Monolithic of SOI wafer waveguide and InP-laser with DVS-BCB coating and bonding

Abstract

Si photonic is an optical information processing technology, including lasers, optical modulators, waveguide and a photodetector, and the light signal is performed by a basic photonic systems. In silicon microelectronics world, hundreds of millions of pieces of single components are integrated into a single platform to “parallel manufacturing” approach at the same time, the current optical transmission systems, the main technology is based on an independent element “series mode” manufacturing. Bonding technology is becoming realized comprising laser, an optical modulator, a waveguide and a photodetector system integration. Several conventional bonding methods have been developed a practical method. Wherein, the silicon substrate and the III–V group bonding, does not need to atomically smooth surface engagement, and the conventional bonding method is comparison with great flexibility, allowing the binding material or structure of the highest quality.
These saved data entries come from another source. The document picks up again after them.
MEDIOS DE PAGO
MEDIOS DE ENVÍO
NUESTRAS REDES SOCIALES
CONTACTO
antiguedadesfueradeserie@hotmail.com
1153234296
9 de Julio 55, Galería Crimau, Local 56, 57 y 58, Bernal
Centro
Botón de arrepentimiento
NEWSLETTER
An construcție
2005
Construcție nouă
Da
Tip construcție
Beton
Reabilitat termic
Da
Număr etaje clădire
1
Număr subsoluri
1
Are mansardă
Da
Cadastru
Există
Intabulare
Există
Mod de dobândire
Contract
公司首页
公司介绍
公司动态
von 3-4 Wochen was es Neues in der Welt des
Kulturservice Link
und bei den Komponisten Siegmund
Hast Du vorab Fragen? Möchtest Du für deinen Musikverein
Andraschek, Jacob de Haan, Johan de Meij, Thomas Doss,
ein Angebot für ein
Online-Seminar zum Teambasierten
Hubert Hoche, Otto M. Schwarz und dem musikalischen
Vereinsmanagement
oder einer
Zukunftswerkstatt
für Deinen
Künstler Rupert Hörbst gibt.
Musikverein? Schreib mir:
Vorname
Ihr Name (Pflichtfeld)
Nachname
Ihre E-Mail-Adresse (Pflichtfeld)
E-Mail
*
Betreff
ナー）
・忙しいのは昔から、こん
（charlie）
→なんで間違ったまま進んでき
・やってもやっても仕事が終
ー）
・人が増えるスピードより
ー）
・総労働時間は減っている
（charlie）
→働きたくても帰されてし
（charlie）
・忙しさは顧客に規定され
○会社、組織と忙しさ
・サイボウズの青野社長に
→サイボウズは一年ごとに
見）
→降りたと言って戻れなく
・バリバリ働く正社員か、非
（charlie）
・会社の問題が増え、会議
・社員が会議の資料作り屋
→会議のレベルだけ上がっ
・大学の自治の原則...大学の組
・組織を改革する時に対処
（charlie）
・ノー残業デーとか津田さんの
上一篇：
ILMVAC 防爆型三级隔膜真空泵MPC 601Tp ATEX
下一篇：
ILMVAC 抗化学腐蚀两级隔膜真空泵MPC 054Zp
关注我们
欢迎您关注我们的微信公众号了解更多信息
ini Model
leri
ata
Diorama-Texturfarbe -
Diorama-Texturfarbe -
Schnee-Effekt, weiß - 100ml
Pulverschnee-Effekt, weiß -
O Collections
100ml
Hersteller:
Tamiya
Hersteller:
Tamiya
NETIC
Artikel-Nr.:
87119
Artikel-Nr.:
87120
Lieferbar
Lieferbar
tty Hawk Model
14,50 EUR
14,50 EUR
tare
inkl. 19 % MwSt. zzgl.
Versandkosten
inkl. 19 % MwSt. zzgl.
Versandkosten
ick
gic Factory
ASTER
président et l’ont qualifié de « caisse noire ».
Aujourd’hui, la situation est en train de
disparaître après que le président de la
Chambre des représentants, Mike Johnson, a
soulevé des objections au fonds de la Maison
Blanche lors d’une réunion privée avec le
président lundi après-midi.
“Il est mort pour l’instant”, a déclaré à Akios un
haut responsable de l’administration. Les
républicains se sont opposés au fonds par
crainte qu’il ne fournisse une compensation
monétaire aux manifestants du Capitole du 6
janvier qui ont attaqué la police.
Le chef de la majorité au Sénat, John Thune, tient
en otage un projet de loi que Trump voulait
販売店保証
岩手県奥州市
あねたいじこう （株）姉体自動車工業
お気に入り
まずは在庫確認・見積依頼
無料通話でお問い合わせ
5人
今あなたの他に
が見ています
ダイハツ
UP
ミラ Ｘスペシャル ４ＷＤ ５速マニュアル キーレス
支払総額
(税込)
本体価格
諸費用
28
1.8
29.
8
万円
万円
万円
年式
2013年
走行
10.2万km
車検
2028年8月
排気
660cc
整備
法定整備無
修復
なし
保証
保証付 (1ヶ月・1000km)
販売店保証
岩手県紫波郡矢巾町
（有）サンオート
Silicon has a high thermal conductivity and low light absorption, and the properties of these two substances silicon photonic application is very advantageous. Relatively low cost and high quality SOI wafers, making them an ideal platform to create a CMOS-compatible planar waveguide circuits. In this research, we focus on BCB coating, bonding, and adhesion observation for monolithic SOI wafer waveguide and InP-laser. The IV (Current–voltage) curve measured under the needle was found operating under current of approximately 8mA at 1.5V, LI (Optical power-Current) measurement results found at 36mA operating maximum optical power of about 1.2mW. This method owns the advantages of simple fabrication process, great performance and high adhesion efficient between BCB layer and Si waveguide.